Lors d’une conférence donnée par la Société canadienne d’hypothèques et de logement (SCHL) sur les perspectives du marché de l’habitation, on apprenait qu’en 2006, 50% des transactions immobilières au Québec ont été effectuées sans l’intermédiaire d’un agent. Elle évalue ce chiffre à plus ou moins 70 000 propriétés. Selon les régions, entre 0,7% et 7% ont été vendues grâce à DuProprio.com.
Les intermédiaires, une race en voie d’extinction
Certes, des compagnies comme la nôtre ont contribué à cet essor. Mais je crois que le phénomène s’étend bien au-delà du marché immobilier. Je parle ici de la disparition progressive des intermédiaires dans le monde des affaires.
Disons-le dès le départ, la disparition des intermédiaires, c’est une question d’économie
d’argent pour le consommateur. L’Internet rend possible des modèles d’affaires plus légers, ce qui permet d’offrir des services équivalents à moindre prix. La compagnie Dell offre sur son site Internet des ordinateurs neufs pour moins de 500$. Quand on y pense, c’est logique puisqu’il n’y a pas d’intermédiaire entre le consommateur et l’entreprise donc pas de vendeur à rémunérer ni de magasin à entretenir !
L’évolution du consommateur
Le consommateur d’aujourd’hui est très différent de celui d’hier. L’individualité prône. Pensez seulement à vos habitudes de consommation comparativement à celles de vos parents. Nous assistons en ce début de siècle à la démocratisation des savoirs. Par le biais d’Internet, le consommateur moderne a accès à un savoir qui était autrefois réservé aux grands de ce monde.
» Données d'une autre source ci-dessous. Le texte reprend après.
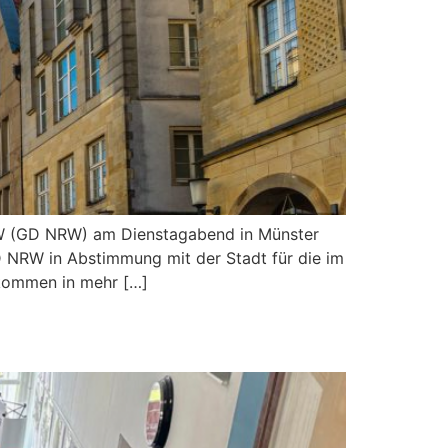
RW (GD NRW) am Dienstagabend in Münster
 NRW in Abstimmung mit der Stadt für die im
 kommen in mehr […]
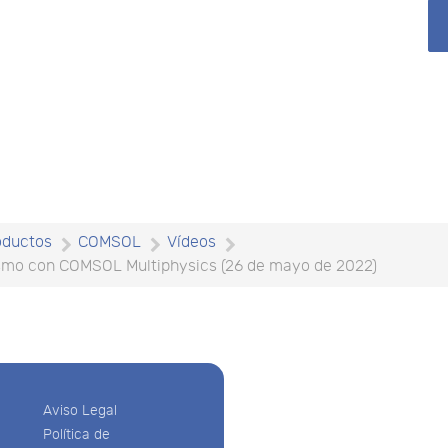
oductos
COMSOL
Vídeos
mo con COMSOL Multiphysics (26 de mayo de 2022)
Aviso Legal
Política de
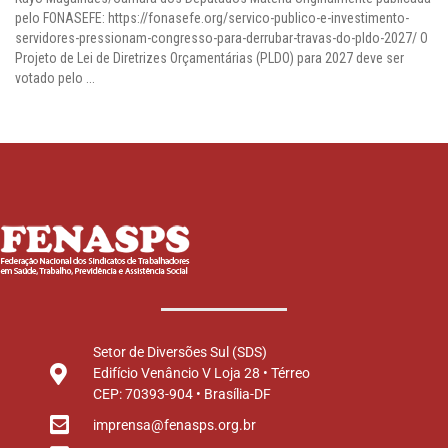
pelo FONASEFE: https://fonasefe.org/servico-publico-e-investimento-
servidores-pressionam-congresso-para-derrubar-travas-do-pldo-2027/ O
Projeto de Lei de Diretrizes Orçamentárias (PLDO) para 2027 deve ser
votado pelo ...
Setor de Diversões Sul (SDS)
Edifício Venâncio V Loja 28 • Térreo
CEP: 70393-904 • Brasília-DF
imprensa@fenasps.org.br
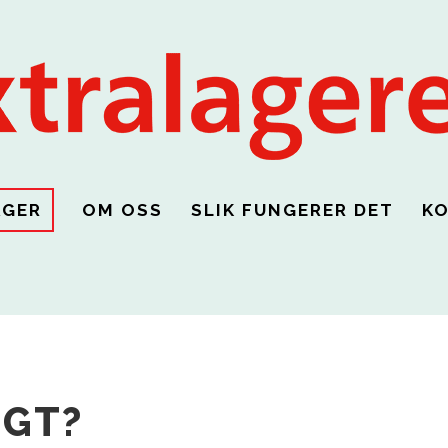
AGER
OM OSS
SLIK FUNGERER DET
K
NGT?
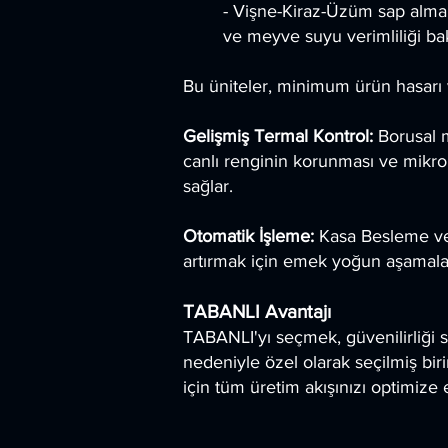
- Vişne-Kiraz-Üzüm sap alma 
ve meyve suyu verimliliği bak
Bu üniteler, minimum ürün hasarı
Gelişmiş Termal Kontrol:
Borusal m
canlı renginin korunması ve mikrob
sağlar.
Otomatik İşleme:
Kasa Besleme ve 
artırmak için emek yoğun aşamalar
TABANLI Avantajı
TABANLI'yı seçmek, güvenilirliği s
nedeniyle özel olarak seçilmiş bir
için tüm üretim akışınızı optimize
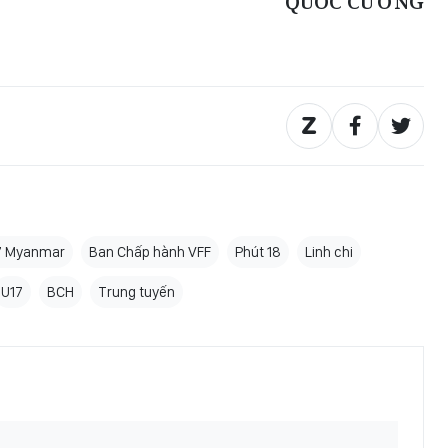
QUỐC CƯỜNG
7 Myanmar
Ban Chấp hành VFF
Phút 18
Linh chi
U17
BCH
Trung tuyến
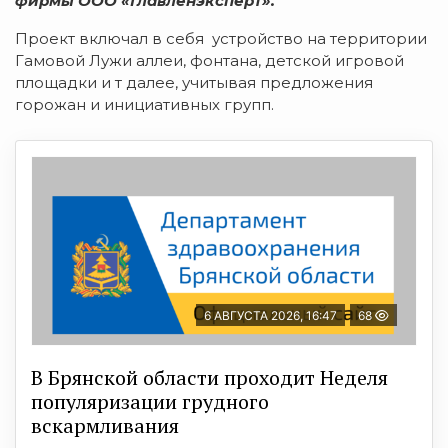
фирмы ООО «Главленэксперт».
Проект включал в себя устройство на территории
Гамовой Лужи аллеи, фонтана, детской игровой
площадки и т далее, учитывая предложения
горожан и инициативных групп.
6 АВГУСТА 2026, 16:47
68
В Брянской области проходит Неделя
популяризации грудного
вскармливания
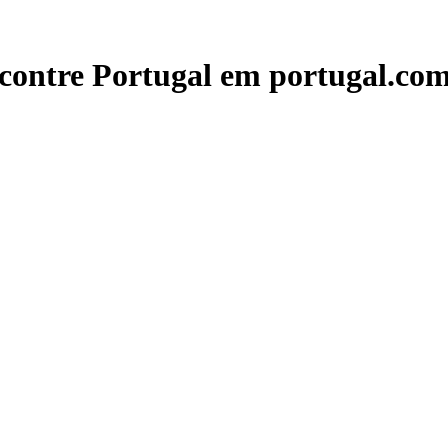
contre Portugal em portugal.com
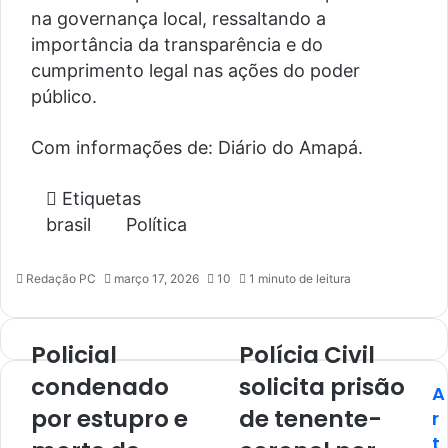
na governança local, ressaltando a
importância da transparência e do
cumprimento legal nas ações do poder
público.
Com informações de: Diário do Amapá.
Etiquetas
brasil
Política
Redação PC
março 17, 2026
10
1 minuto de leitura
Policial
Polícia Civil
condenado
solicita prisão
A
por estupro e
de tenente-
r
t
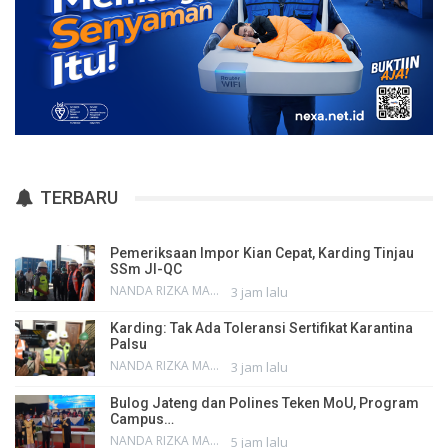
TERBARU
Pemeriksaan Impor Kian Cepat, Karding Tinjau
SSm JI-QC
NANDA RIZKA MAHENDRA
3 jam lalu
Karding: Tak Ada Toleransi Sertifikat Karantina
Palsu
NANDA RIZKA MAHENDRA
3 jam lalu
Bulog Jateng dan Polines Teken MoU, Program
Campus…
NANDA RIZKA MAHENDRA
5 jam lalu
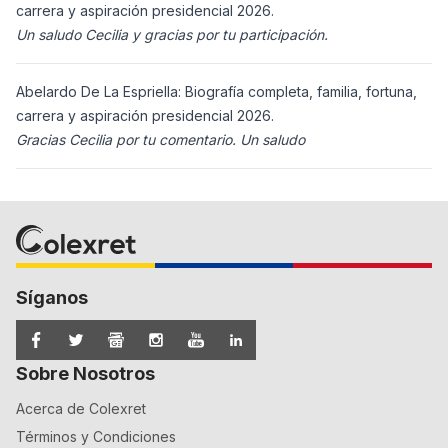
carrera y aspiración presidencial 2026.
Un saludo Cecilia y gracias por tu participación.
Abelardo De La Espriella: Biografía completa, familia, fortuna,
carrera y aspiración presidencial 2026.
Gracias Cecilia por tu comentario. Un saludo
Síganos
Sobre Nosotros
Acerca de Colexret
Términos y Condiciones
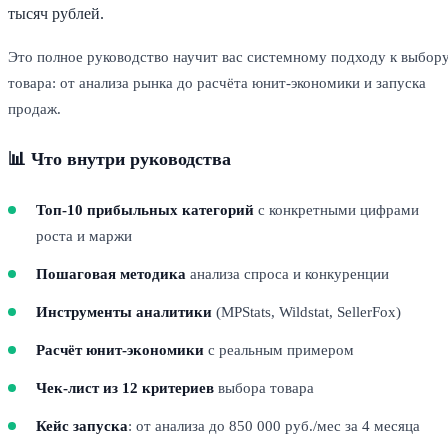
тысяч рублей.
Это полное руководство научит вас системному подходу к выбор
товара: от анализа рынка до расчёта юнит-экономики и запуска
продаж.
📊 Что внутри руководства
Топ-10 прибыльных категорий
с конкретными цифрами
роста и маржи
Пошаговая методика
анализа спроса и конкуренции
Инструменты аналитики
(MPStats, Wildstat, SellerFox)
Расчёт юнит-экономики
с реальным примером
Чек-лист из 12 критериев
выбора товара
Кейс запуска
: от анализа до 850 000 руб./мес за 4 месяца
Le milieu immobilier n’échappe pas à cette réalité. Avant, les agents immobiliers avaient le monopole de la vente et de l’achat de propriétés grâce au livre Inter-Agence. Ce document noir et blanc, aux allures de bottin téléphonique, rassemblait toutes les maisons à vendre par des agents. Ces derniers y avaient accès et ne devaient sous aucun prétexte le prêter à des non-agents. L’arrivée d’Internet changea la donne et les agences immobilières n’eurent d’autres choix que de s’adapter pour survivre.
On peut d’ores-et-déjà comprendre les mécanismes qui mènent à la disparition de certains
intermédiaires. Prenons le domaine qui nous concerne, l’immobilier. Il est beaucoup plus facile pour un propriétaire de vendre sa maison par lui-même en 2006 qu’il y a dix ou vingt ans. Il a la possibilité de faire évaluer sa maison par un évaluateur agréé, des compagnies comme DuProprio.com lui offre la visibilité et les outils nécessaires pour vendre une propriété (affiches, photos professionnelles, offre d’achat) et il peut, à son gré, se référer à un notaire pour les questions légales.
Le consommateur moderne
Par ailleurs, cette démocratisation des savoirs a rendu le consommateur moderne très vigilant. Avant d’acheter un produit ou un service, il s’informe et devient plus éduqué. Il
est donc plus confiant de faire ses propres choix. Que dire d’un vendeur trop entreprenant qui veut imposer ses visions à un client : mal lui en prendra. Combien de personnes vous diront qu’ils trouvent insupportable ce genre de pression lorsqu’ils magasinent ?
Le consommateur d’aujourd’hui sait ce qu’il veut. Internet lui permet de magasiner, de s’informer et de prendre des décisions par lui-même. Avec la nouvelle génération qui est très au parfum des nouvelles technologies, il nous est permis de croire que beaucoup d’intermédiaires disparaîtront progressivement du monde des affaires.